Now a man of the tribe of Levi married a Levite woman,
and she became pregnant and gave birth to a son. When she saw that he was a fine child, she hid him for three months.
But when she could hide him no longer, she got a papyrus basket for him and coated it with tar and pitch. Then she placed the child in it and put it among the reeds along the bank of the Nile.
His sister stood at a distance to see what would happen to him.
Then Pharaoh’s daughter went down to the Nile to bathe, and her attendants were walking along the riverbank. She saw the basket among the reeds and sent her female slave to get it.

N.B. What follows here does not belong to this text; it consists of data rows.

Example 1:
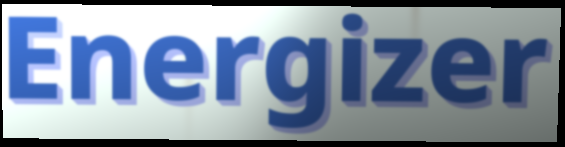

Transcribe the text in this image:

Energizer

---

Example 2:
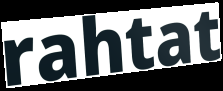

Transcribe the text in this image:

rahtat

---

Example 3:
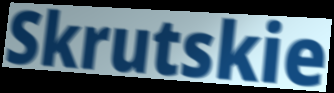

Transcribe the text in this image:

Skrutskie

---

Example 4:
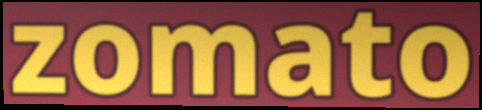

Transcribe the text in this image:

zomato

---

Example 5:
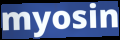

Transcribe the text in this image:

myosin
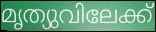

She opened it and saw the baby. He was crying, and she felt sorry for him. “This is one of the Hebrew babies,” she said.
Then his sister asked Pharaoh’s daughter, “Shall I go and get one of the Hebrew women to nurse the baby for you?”

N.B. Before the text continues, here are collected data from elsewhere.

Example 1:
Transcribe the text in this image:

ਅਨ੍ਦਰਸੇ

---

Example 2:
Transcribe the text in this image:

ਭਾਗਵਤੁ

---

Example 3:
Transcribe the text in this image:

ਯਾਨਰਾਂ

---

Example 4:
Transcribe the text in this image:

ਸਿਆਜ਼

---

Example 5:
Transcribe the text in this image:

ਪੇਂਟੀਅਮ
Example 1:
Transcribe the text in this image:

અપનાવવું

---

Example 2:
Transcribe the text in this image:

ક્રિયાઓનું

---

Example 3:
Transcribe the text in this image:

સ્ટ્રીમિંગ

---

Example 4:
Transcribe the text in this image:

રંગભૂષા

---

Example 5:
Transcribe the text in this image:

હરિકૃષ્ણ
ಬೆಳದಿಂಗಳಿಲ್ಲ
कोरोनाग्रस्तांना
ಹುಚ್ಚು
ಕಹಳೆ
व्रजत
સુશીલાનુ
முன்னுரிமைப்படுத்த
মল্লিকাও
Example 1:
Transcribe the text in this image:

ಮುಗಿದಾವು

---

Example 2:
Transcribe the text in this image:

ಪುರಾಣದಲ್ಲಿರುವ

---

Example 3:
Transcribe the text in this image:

“Yes, go,” she answered. So the girl went and got the baby’s mother.
Pharaoh’s daughter said to her, “Take this baby and nurse him for me, and I will pay you.” So the woman took the baby and nursed him.

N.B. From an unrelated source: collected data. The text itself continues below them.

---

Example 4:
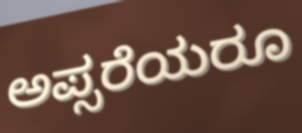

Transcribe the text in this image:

ಅಪ್ಸರೆಯರೂ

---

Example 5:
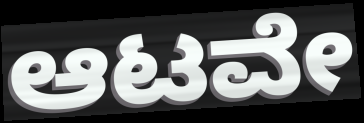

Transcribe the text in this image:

ಆಟವೇ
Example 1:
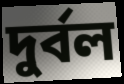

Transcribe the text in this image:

দুর্বল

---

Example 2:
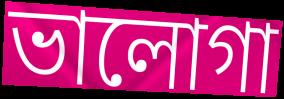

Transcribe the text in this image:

ভালোগা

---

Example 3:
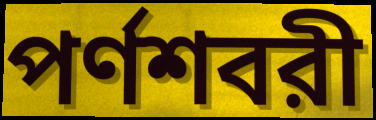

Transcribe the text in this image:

পর্ণশবরী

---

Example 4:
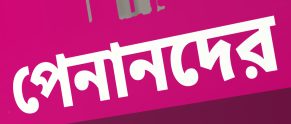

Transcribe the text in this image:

পেনানদের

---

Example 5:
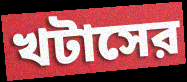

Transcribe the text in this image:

খটাসের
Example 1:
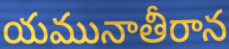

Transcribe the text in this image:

యమునాతీరాన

When the child grew older, she took him to Pharaoh’s daughter and he became her son. She named him Moses, saying, “I drew him out of the water.”
One day, after Moses had grown up, he went out to where his own people were and watched them at their hard labor. He saw an Egyptian beating a Hebrew, one of his own people.
Looking this way and that and seeing no one, he killed the Egyptian and hid him in the sand.
The next day he went out and saw two Hebrews fighting. He asked the one in the wrong, “Why are you hitting your fellow Hebrew?”
The man said, “Who made you ruler and judge over us? Are you thinking of killing me as you killed the Egyptian?” Then Moses was afraid and thought, “What I did must have become known.”
When Pharaoh heard of this, he tried to kill Moses, but Moses fled from Pharaoh and went to live in Midian, where he sat down by a well.
Now a priest of Midian had seven daughters, and they came to draw water and fill the troughs to water their father’s flock.